── EXCERPTED RECORDS
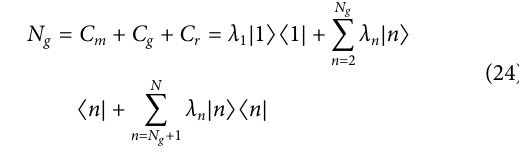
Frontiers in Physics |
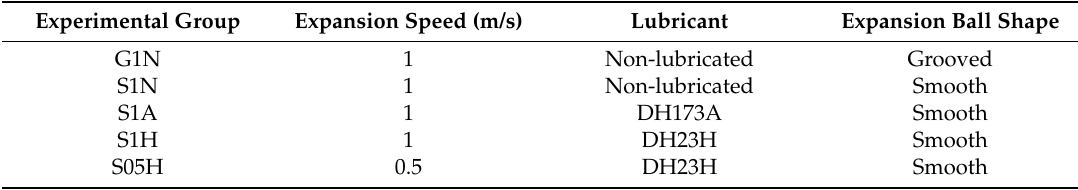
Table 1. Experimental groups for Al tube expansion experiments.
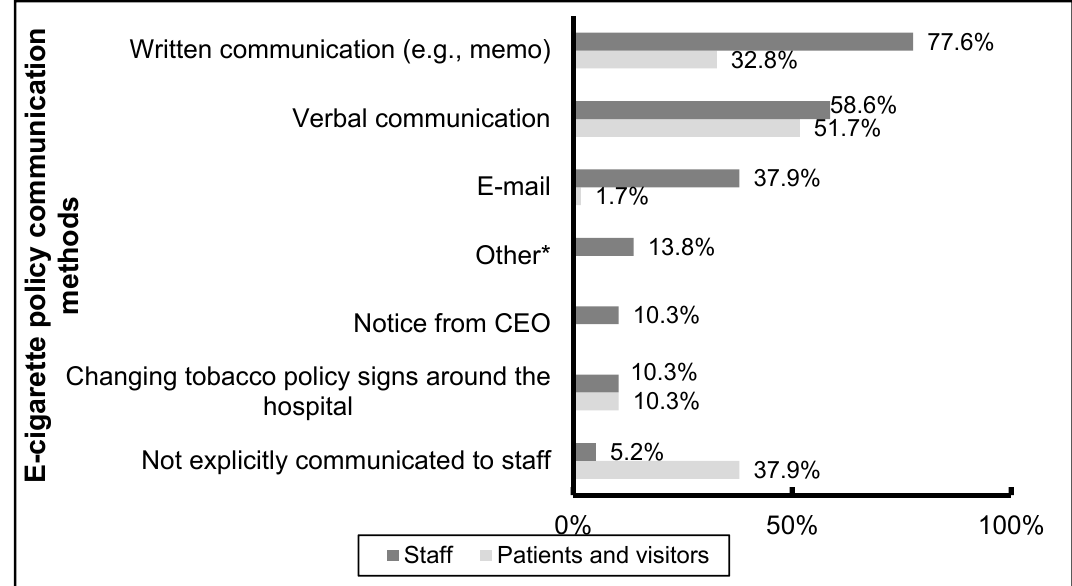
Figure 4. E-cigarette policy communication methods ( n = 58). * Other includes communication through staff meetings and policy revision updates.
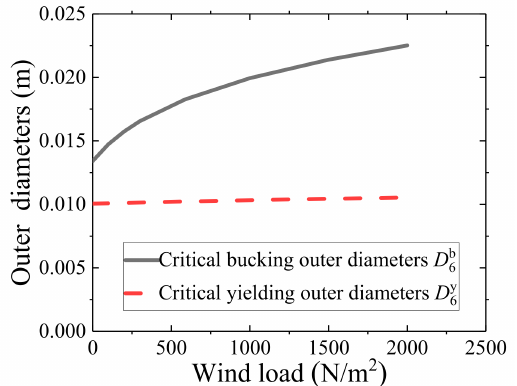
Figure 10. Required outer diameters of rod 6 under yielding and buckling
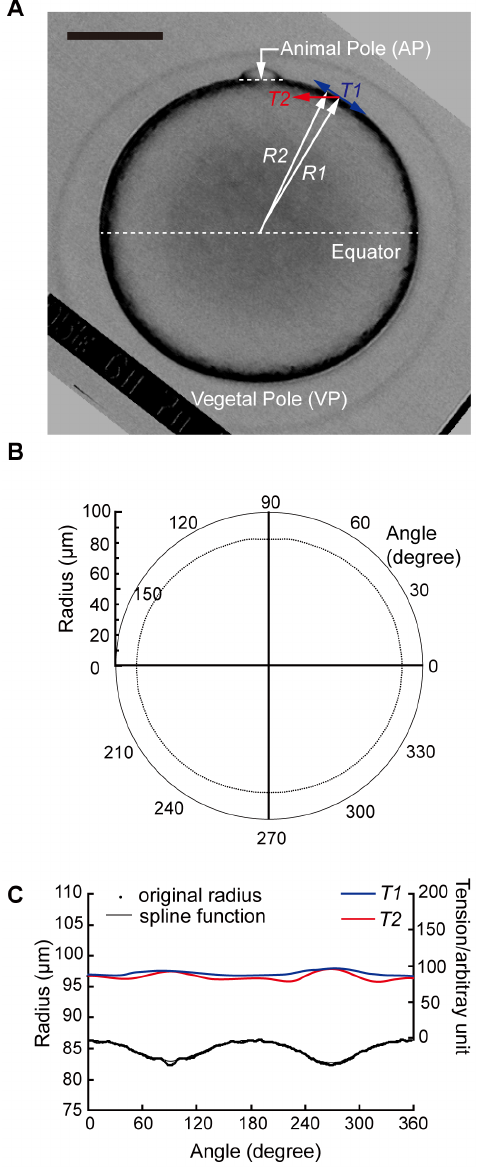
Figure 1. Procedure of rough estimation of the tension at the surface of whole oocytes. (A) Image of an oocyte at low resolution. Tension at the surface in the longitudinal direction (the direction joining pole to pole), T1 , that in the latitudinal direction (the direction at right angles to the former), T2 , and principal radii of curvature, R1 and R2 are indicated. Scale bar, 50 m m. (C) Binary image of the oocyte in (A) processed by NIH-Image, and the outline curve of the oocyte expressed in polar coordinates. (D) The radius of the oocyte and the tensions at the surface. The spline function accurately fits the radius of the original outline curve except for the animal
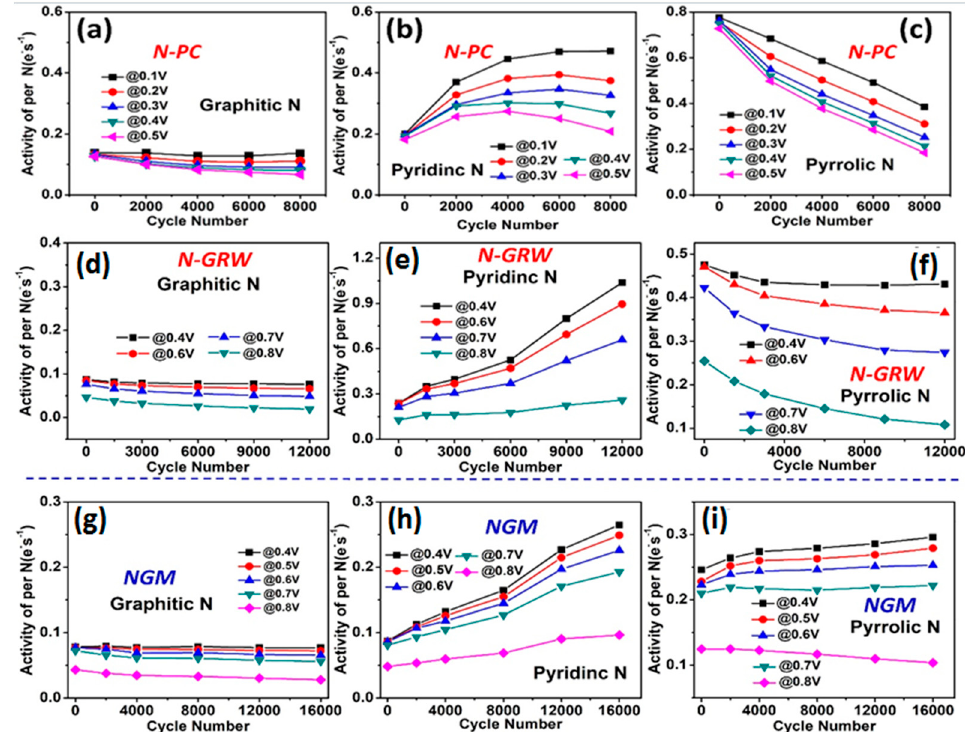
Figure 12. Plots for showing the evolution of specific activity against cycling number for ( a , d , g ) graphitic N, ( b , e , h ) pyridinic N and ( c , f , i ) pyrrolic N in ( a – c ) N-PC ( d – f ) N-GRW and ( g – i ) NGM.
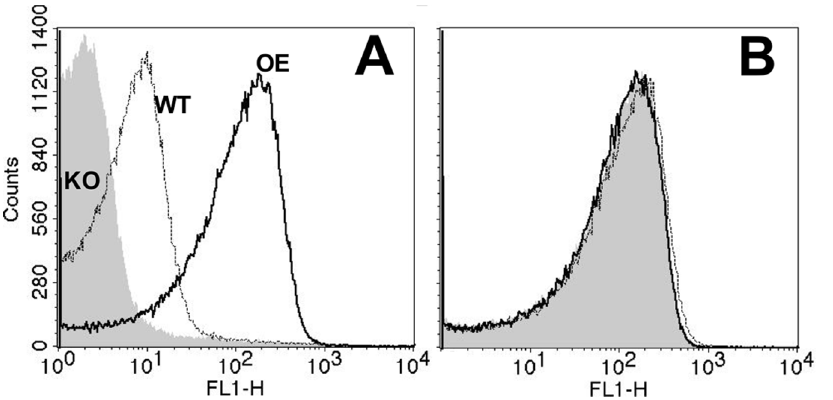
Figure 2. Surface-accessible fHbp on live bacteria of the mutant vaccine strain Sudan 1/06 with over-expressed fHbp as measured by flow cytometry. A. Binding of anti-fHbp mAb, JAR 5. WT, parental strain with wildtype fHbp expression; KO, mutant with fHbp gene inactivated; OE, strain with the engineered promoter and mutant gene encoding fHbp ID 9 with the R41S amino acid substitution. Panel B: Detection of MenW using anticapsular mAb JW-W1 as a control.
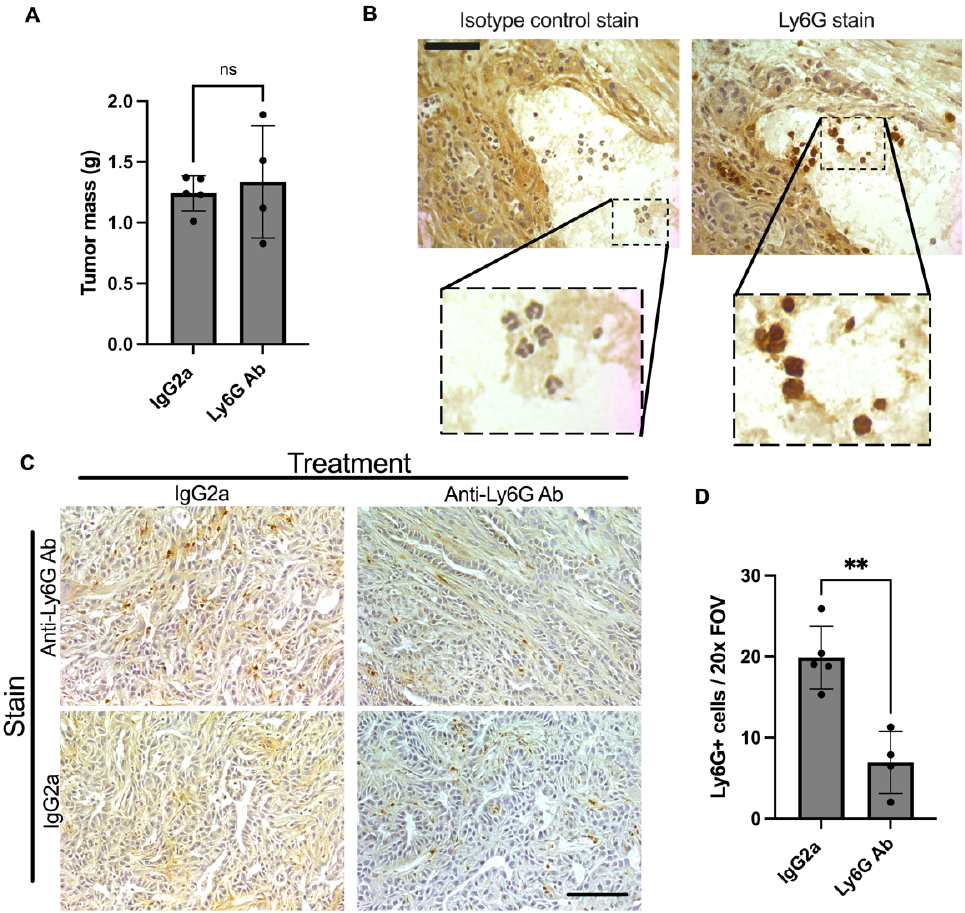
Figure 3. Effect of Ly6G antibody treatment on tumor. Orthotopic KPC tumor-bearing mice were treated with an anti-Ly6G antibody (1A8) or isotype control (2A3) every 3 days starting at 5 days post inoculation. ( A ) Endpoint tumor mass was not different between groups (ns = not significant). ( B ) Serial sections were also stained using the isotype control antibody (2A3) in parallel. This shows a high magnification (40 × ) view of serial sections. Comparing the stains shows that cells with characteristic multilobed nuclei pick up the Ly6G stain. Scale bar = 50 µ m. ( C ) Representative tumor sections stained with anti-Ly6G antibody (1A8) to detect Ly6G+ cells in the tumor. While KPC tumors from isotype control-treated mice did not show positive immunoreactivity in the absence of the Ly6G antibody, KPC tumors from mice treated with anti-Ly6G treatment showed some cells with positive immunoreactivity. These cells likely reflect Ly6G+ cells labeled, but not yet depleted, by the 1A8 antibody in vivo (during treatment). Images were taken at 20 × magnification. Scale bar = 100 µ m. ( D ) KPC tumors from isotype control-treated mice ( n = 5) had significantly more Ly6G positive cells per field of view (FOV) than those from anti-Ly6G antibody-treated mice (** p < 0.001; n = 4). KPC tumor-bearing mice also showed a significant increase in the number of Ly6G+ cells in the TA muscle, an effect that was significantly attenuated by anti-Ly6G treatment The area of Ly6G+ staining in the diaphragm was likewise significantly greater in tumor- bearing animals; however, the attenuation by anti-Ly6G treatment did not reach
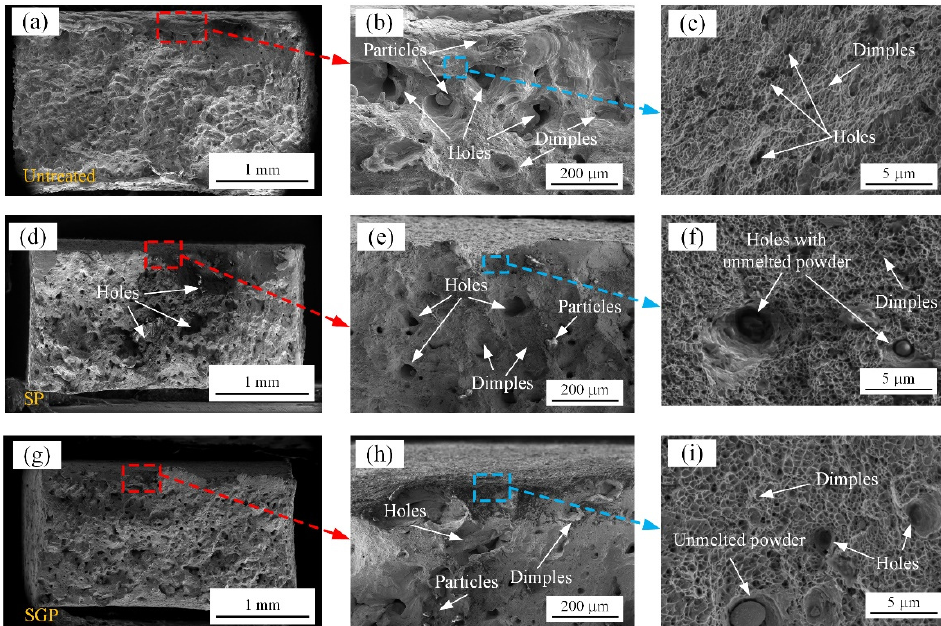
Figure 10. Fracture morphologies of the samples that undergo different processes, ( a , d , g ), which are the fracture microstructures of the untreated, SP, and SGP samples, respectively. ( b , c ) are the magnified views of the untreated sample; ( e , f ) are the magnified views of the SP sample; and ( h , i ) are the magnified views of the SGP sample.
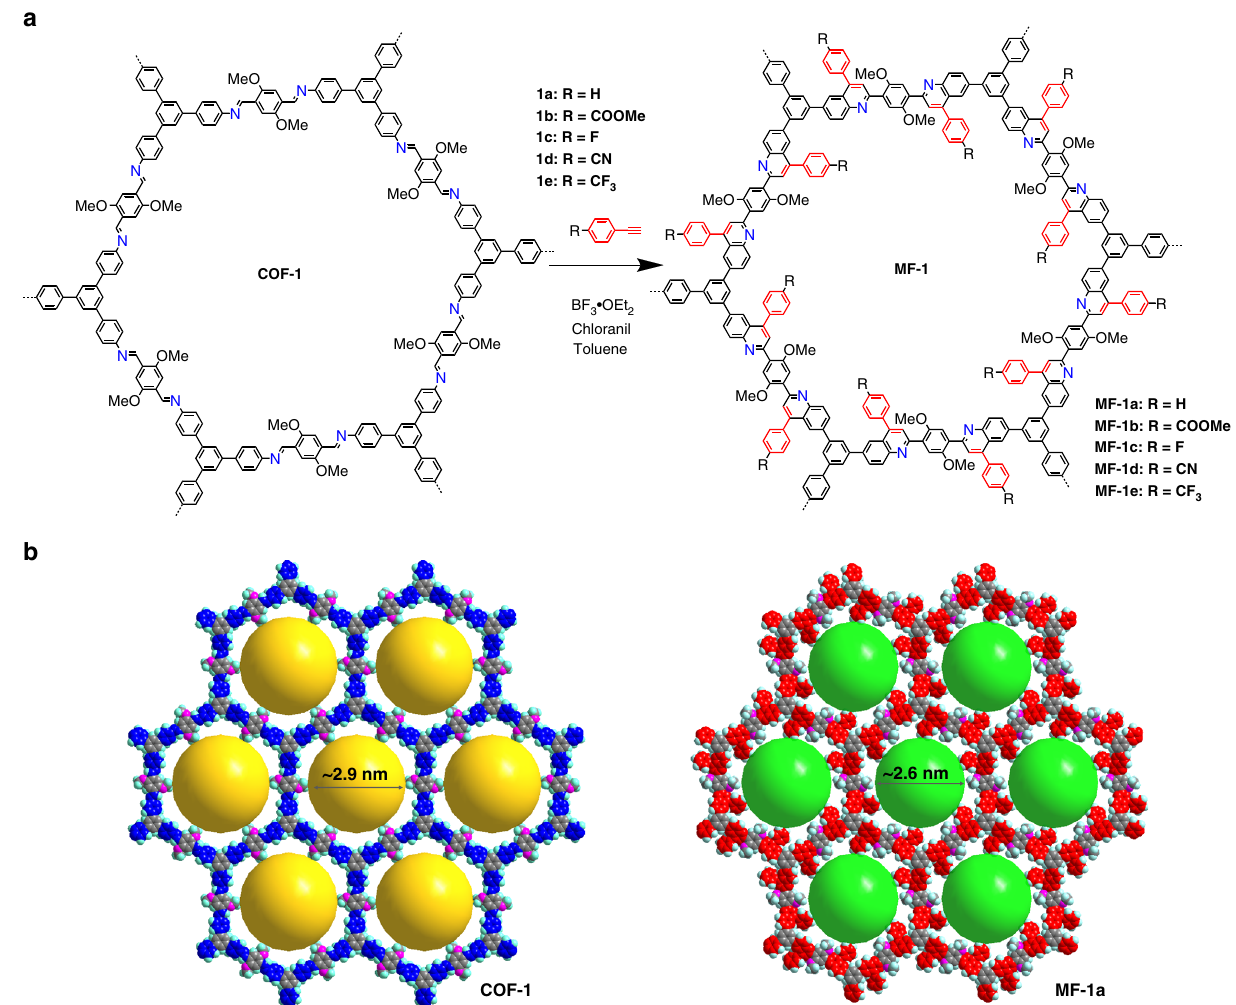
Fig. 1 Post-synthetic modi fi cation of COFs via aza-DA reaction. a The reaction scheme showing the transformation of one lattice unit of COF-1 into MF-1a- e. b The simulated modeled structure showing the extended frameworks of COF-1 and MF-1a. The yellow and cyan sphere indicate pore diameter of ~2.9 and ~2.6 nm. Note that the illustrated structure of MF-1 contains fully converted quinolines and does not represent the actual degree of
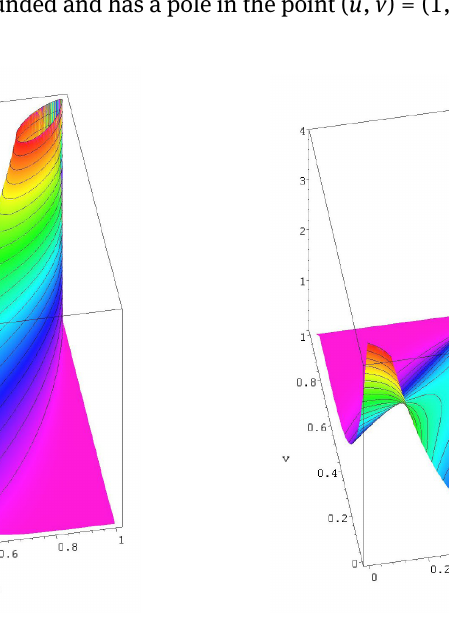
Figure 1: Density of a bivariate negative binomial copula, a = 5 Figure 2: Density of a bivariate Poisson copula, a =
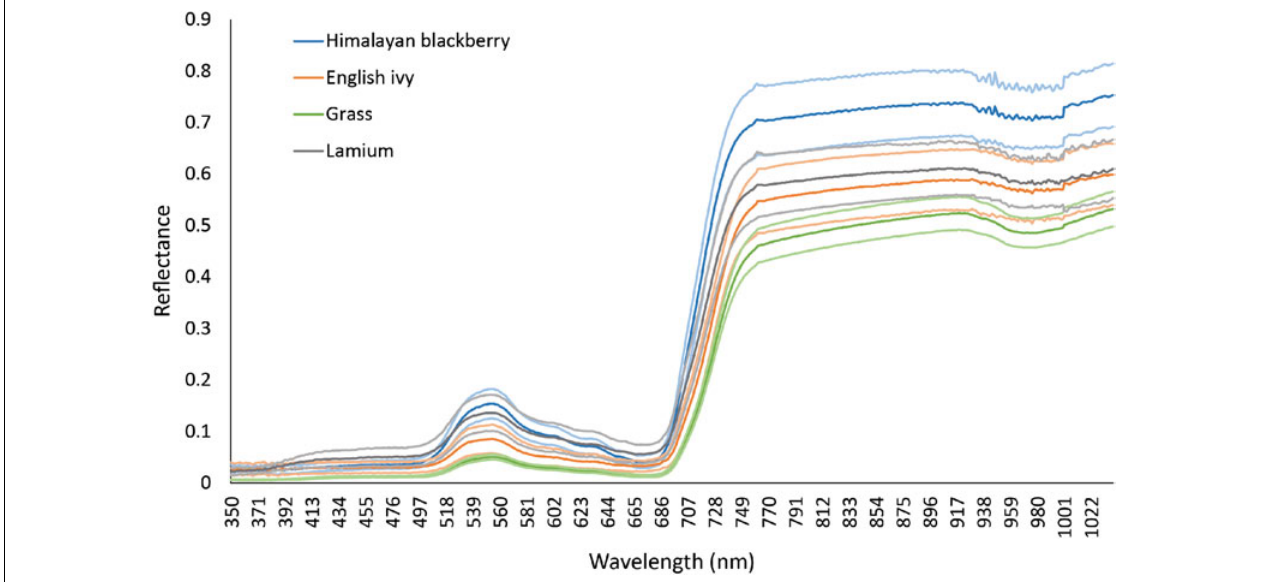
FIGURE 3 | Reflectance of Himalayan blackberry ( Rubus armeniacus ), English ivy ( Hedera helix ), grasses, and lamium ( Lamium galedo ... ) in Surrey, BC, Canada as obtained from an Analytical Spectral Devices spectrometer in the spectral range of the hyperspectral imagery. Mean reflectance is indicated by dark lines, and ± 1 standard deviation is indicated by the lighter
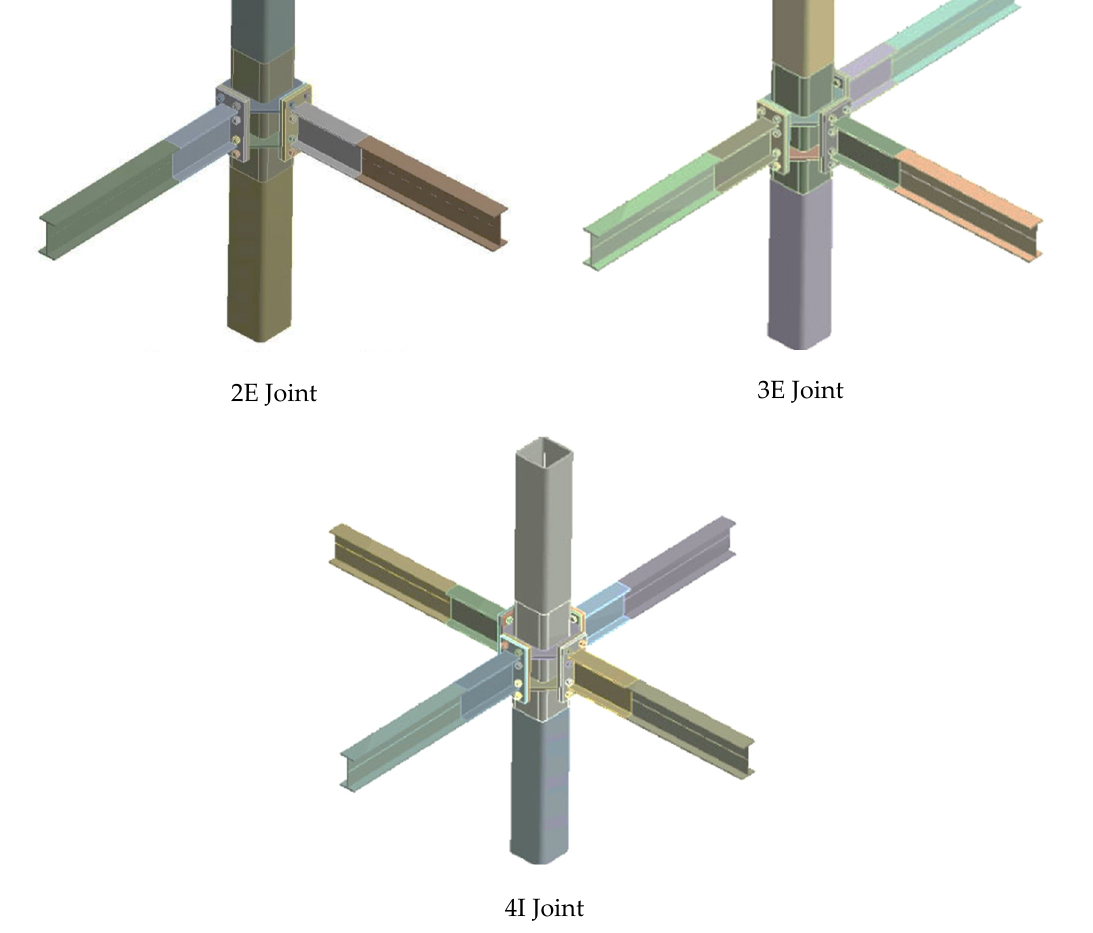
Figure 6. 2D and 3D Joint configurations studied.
────
- _YOUR ASSIGNMENT_
Repeat only the lines between the start of the data and the line with "Figure 10. Required", including those two lines, and skip the pictures.

- _SOLUTION TO THIS PROBLEM_
Frontiers in Physics |
Table 1. Experimental groups for Al tube expansion experiments.
Figure 4. E-cigarette policy communication methods ( n = 58). * Other includes communication through staff meetings and policy revision updates.
Figure 10. Required outer diameters of rod 6 under yielding and buckling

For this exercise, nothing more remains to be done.